天空中一道电光闪过,守屋看清了她的脸。濡湿的长发凌乱地紧贴在那张苍白而秀美的脸上。她抬起头,一只眼睛被乱发蒙住,另一只眼如一轮漆黑的月亮,斜斜地照向守屋。寻常人想必会害怕这眼神吧,然而守屋却只觉得有趣。因为,守屋看见她淌着鲜血的嘴角,居然是笑着的。真是不怕死的家伙,守屋想。
“喂,走开!”刺客的喊声打搅了她。守屋沉下脸转过身去,将手搭在刀柄上。
“这里是我家的码头,该走开的应该是你们。”
“少废话,还不走开,就连你也一起杀!”刺客操着一口浓重的鹿儿岛口音喊道。见守屋毫无反应,他举刀便冲了过来。守屋迅速拔刀,刀光映着天空中又一道电光一闪,立毙此人。另一个刺客趁守屋还未收刀想给她当头一击,守屋一闪身便到了他身后,刀身劈开密集的雨柱直朝他背上落下,又毙一人。剩下最后一个刺客刀才拔出来两寸,身体已经抖得像筛糠一般。
“你、你可知道招惹萨摩藩*是什么下场?!”明明已经怕得要死,还在靠大声叫喊壮胆,“这家伙是个叛徒,就算今天杀不了她,我们还会派千千万万人来杀她的!”
“真的会派这么多人?”守屋露出一个轻蔑的笑。不过,萨摩藩是当今日本的头号雄藩,即使她是守屋家的人,招惹他们也的确不太明智。

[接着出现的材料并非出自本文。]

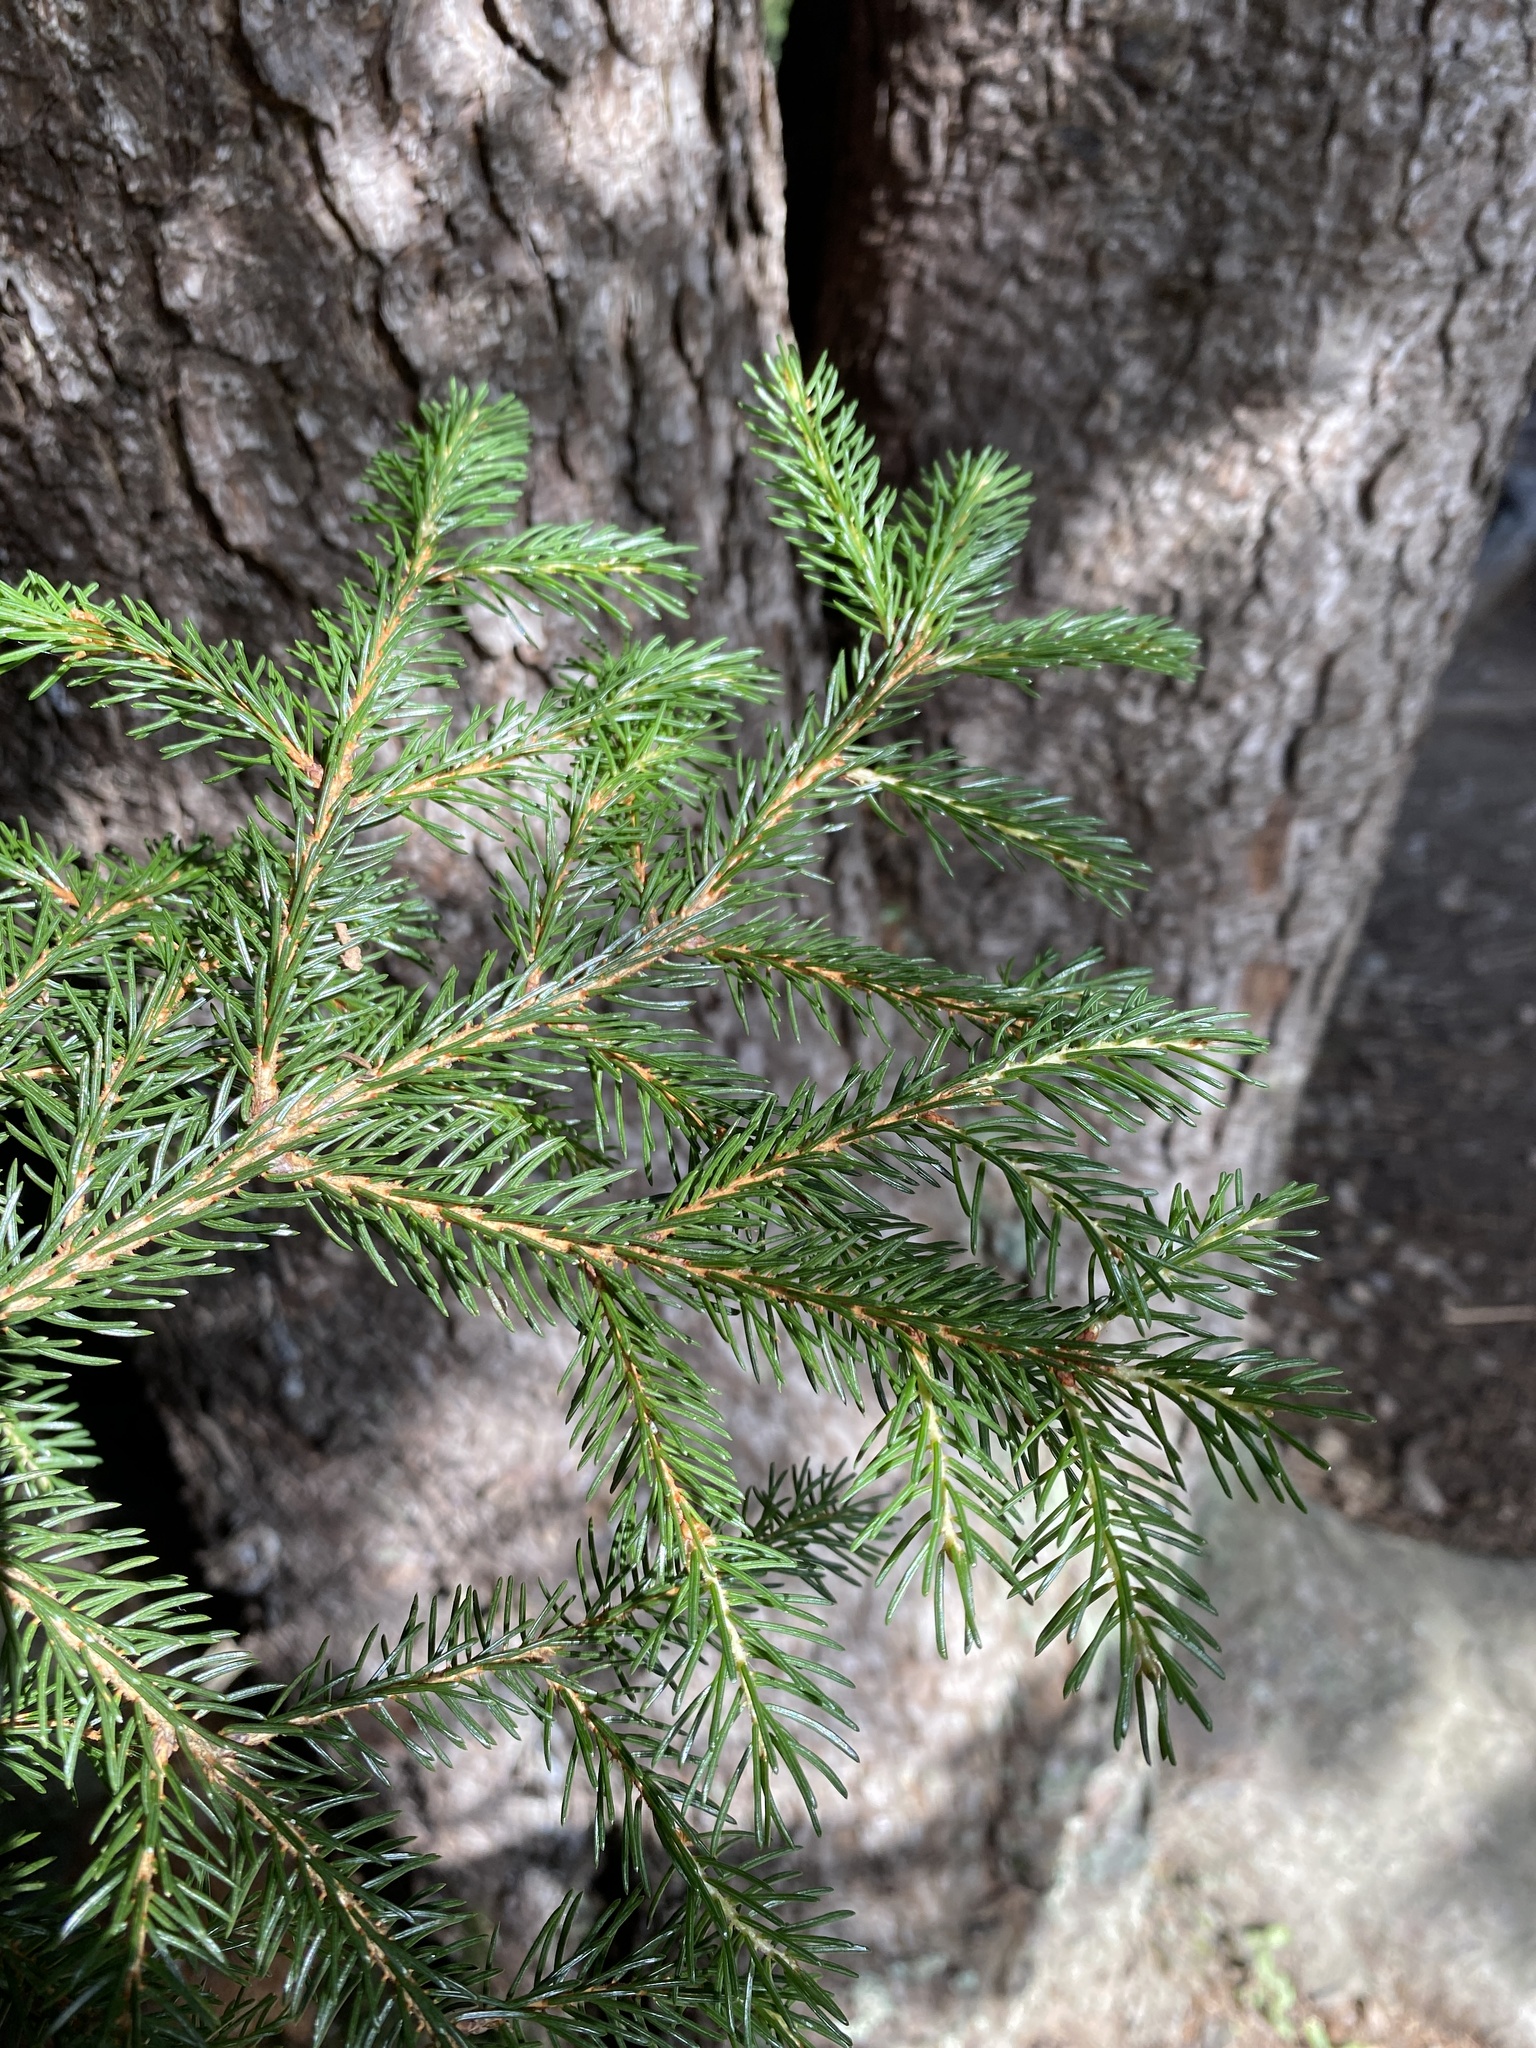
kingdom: Plantae
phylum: Tracheophyta
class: Pinopsida
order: Pinales
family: Pinaceae
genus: Picea
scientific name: Picea rubens
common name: Red spruce
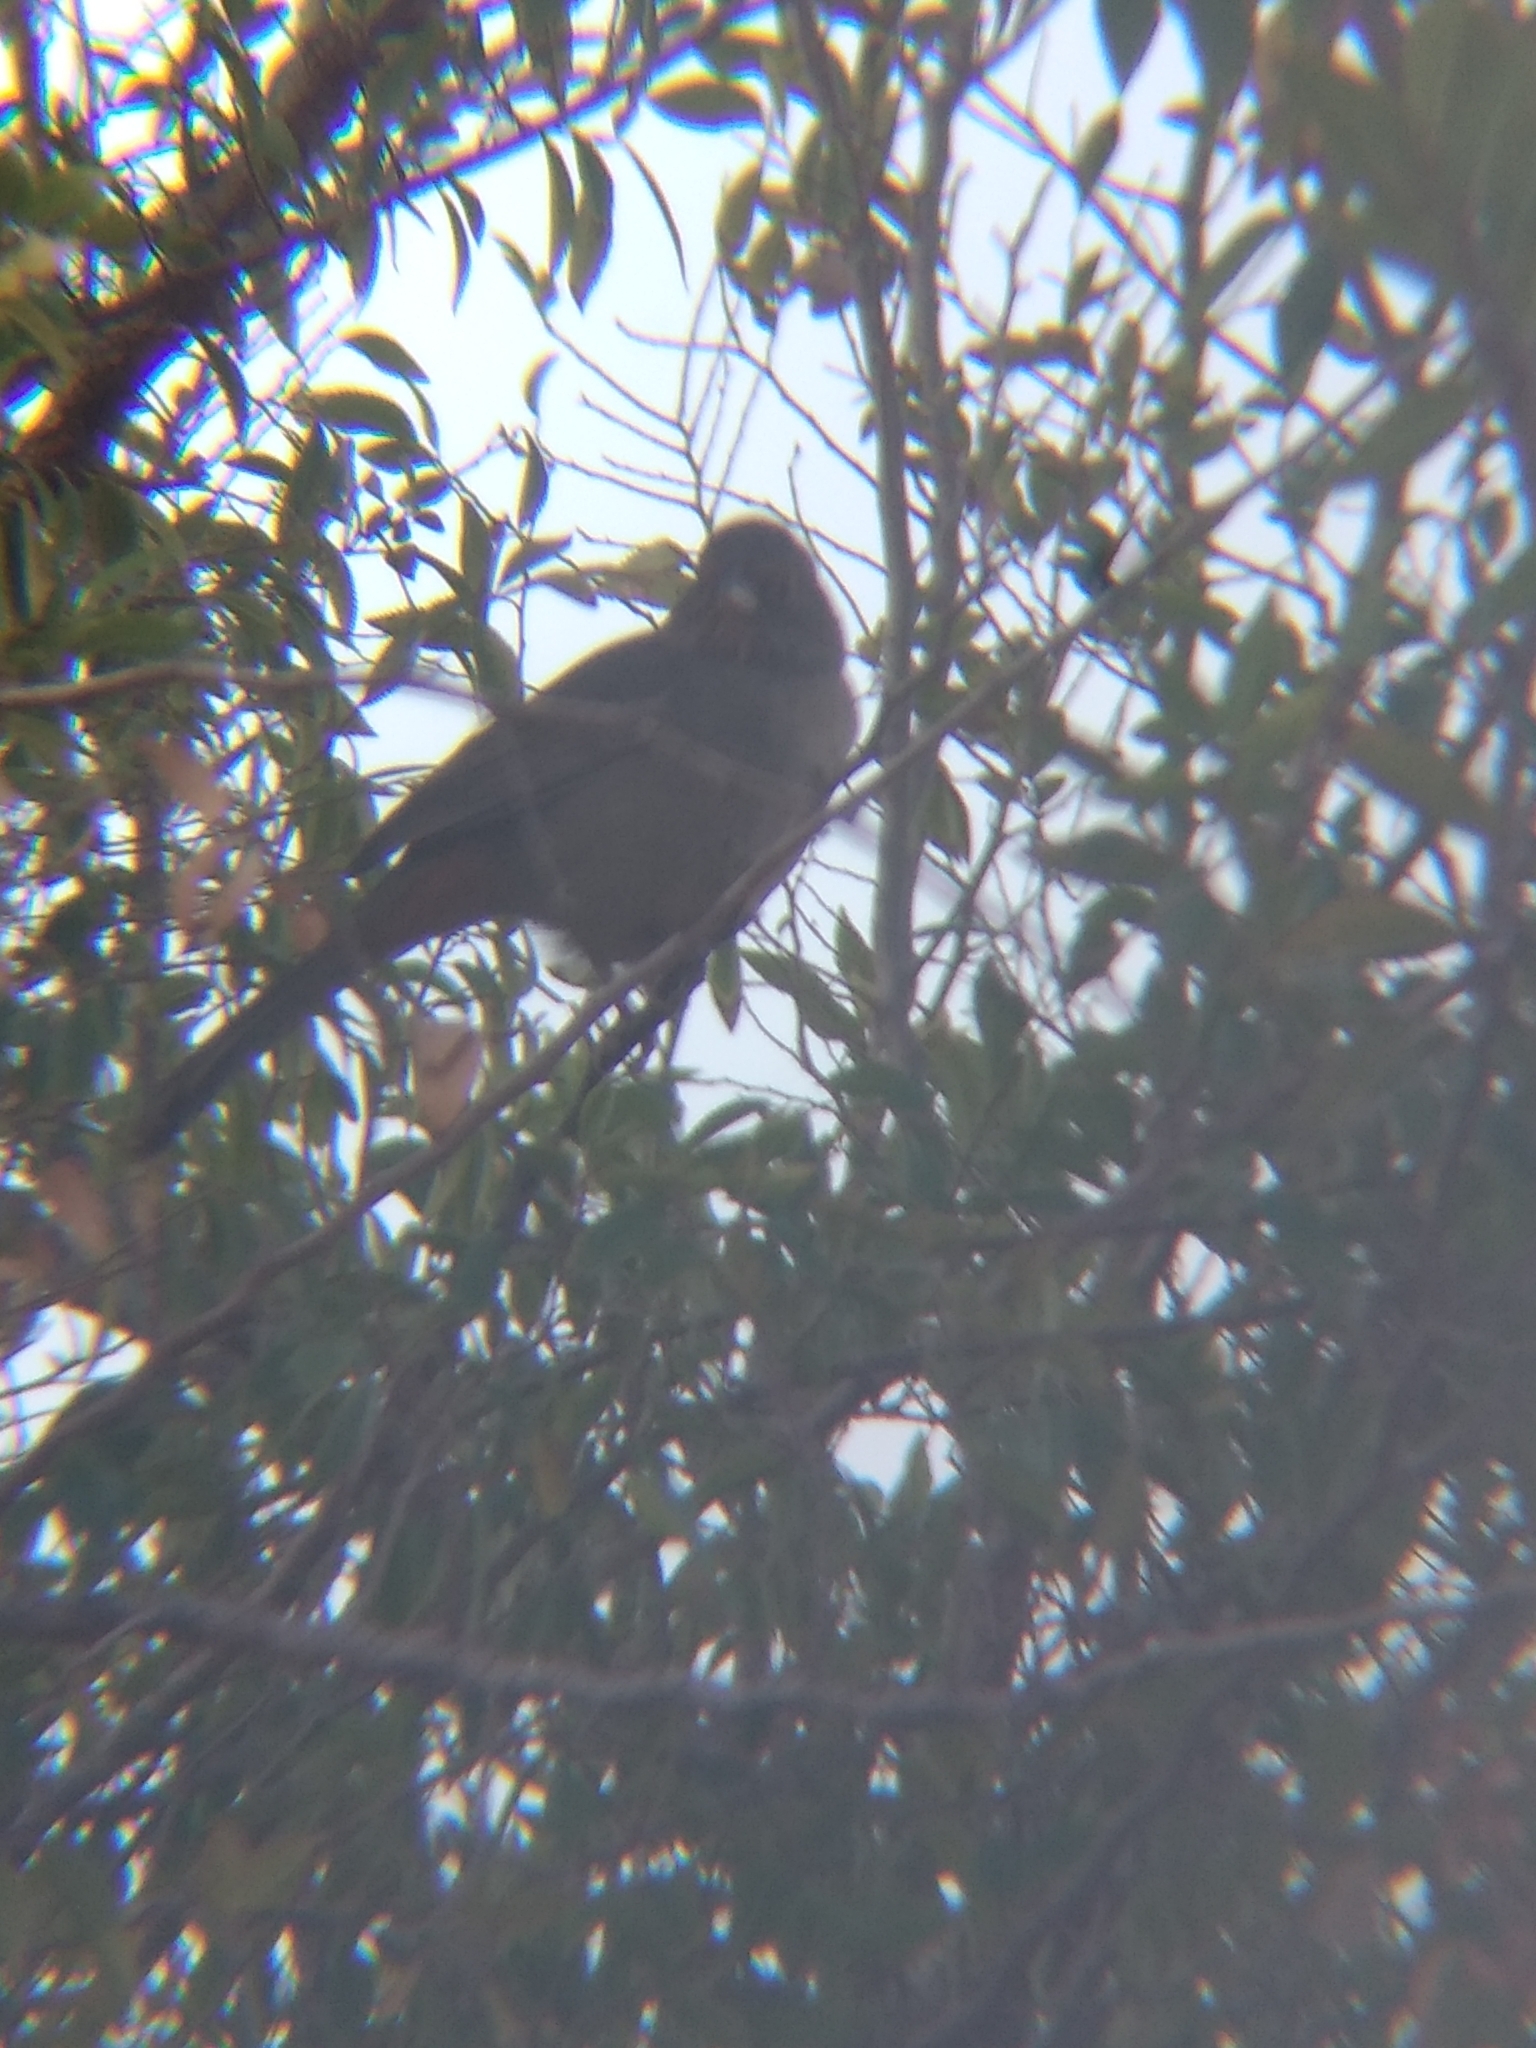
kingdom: Animalia
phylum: Chordata
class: Aves
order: Passeriformes
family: Passerellidae
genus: Melozone
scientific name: Melozone crissalis
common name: California towhee
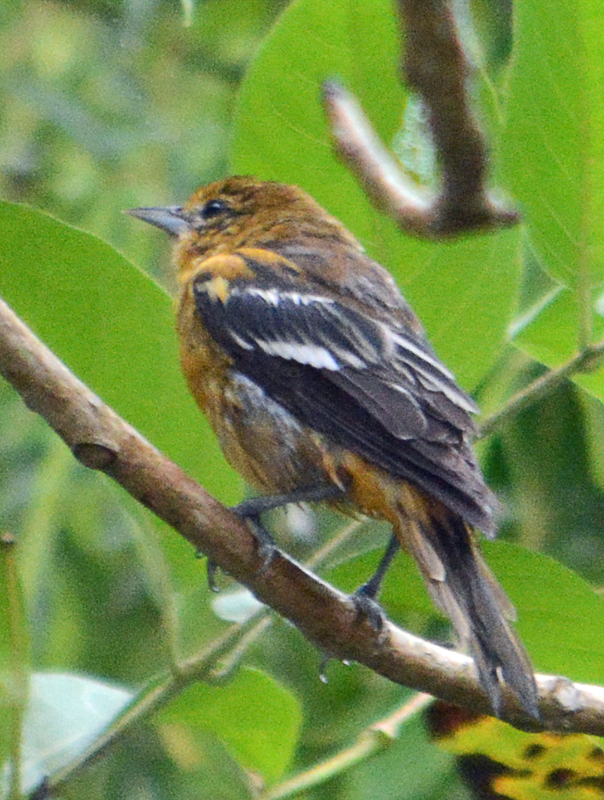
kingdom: Animalia
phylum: Chordata
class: Aves
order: Passeriformes
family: Icteridae
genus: Icterus
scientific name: Icterus galbula
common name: Baltimore oriole
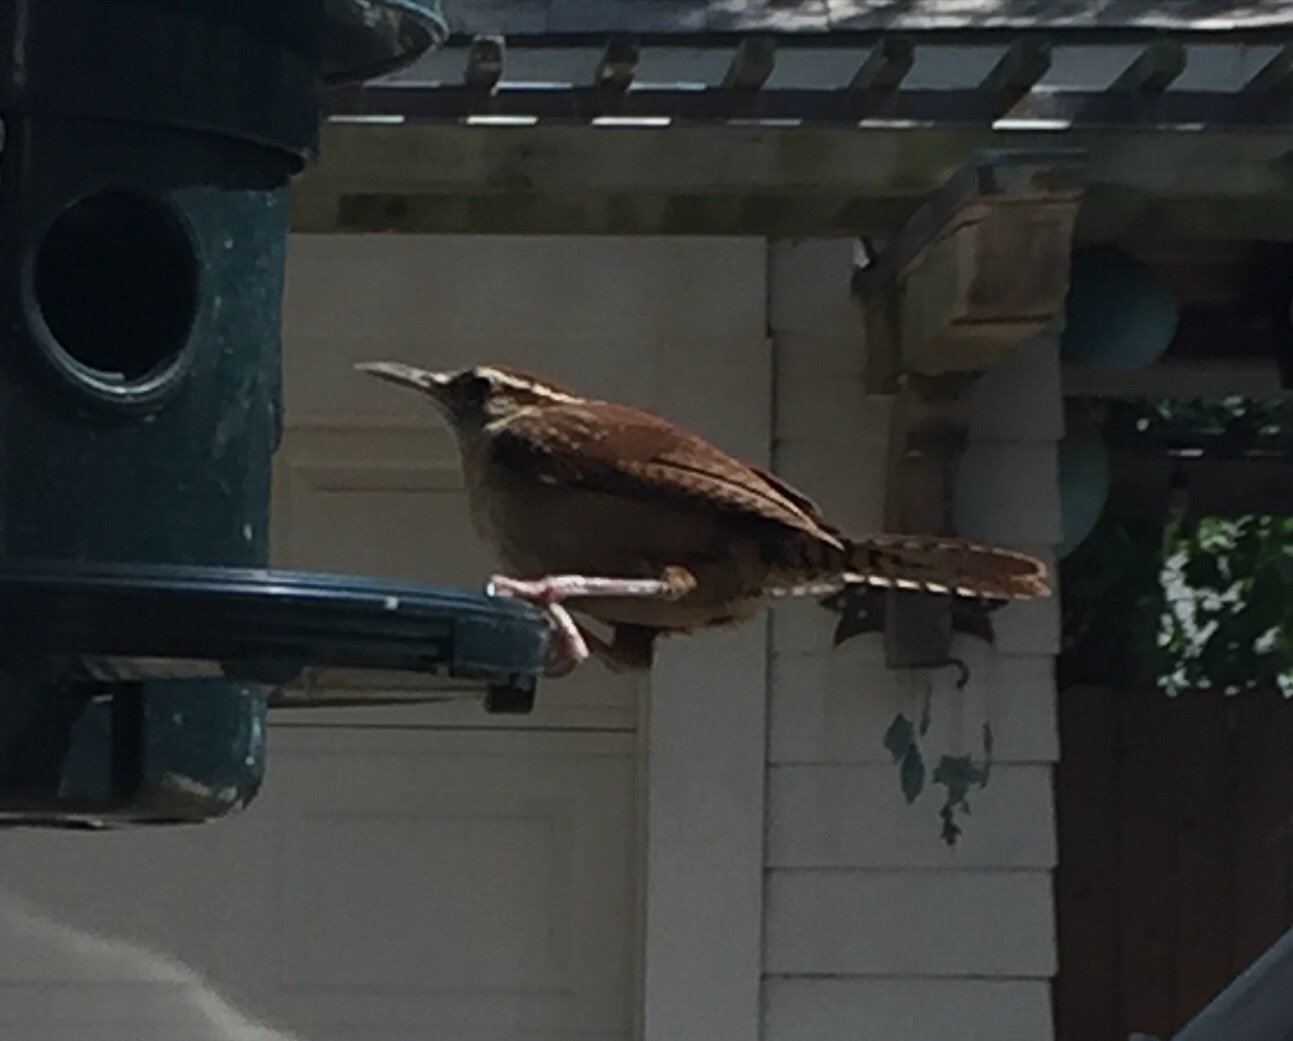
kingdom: Animalia
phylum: Chordata
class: Aves
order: Passeriformes
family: Troglodytidae
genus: Thryothorus
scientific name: Thryothorus ludovicianus
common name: Carolina wren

“这样如何?”守屋说着,用刀身挑起半伏在地上喘息的年轻浪人乌黑的长发,忽然朝后一斩,湿润的发丝顺刀刃齐齐断落在地。濡湿的长发如海藻一般,她拾起挽成一束,扔给那名刺客。“她杀了你们两个人,但最终被你斩了,你把她的尸体沉进了鸭川。”
那刺客刚要反驳,就听到守屋又说:“按照你们萨摩人的秉性,任务失败是要切腹的吧,何况你还临阵怯战,更是罪加一等。或者,我就在这里把你杀了也行,多少能帮你减少些痛苦。”
刺客咬了咬牙,转身消失在雨幕中。守屋转过身,居高临下地望着也在抬头望着自己的浪人。她的脸蒙在混浊的雨幕中,脸色比起一开始似乎更苍白了,却还是微笑着。
她的声音虚弱得几乎听不清:“真是精彩的剑术。”可她望着的不是剑,分明却是守屋的脸。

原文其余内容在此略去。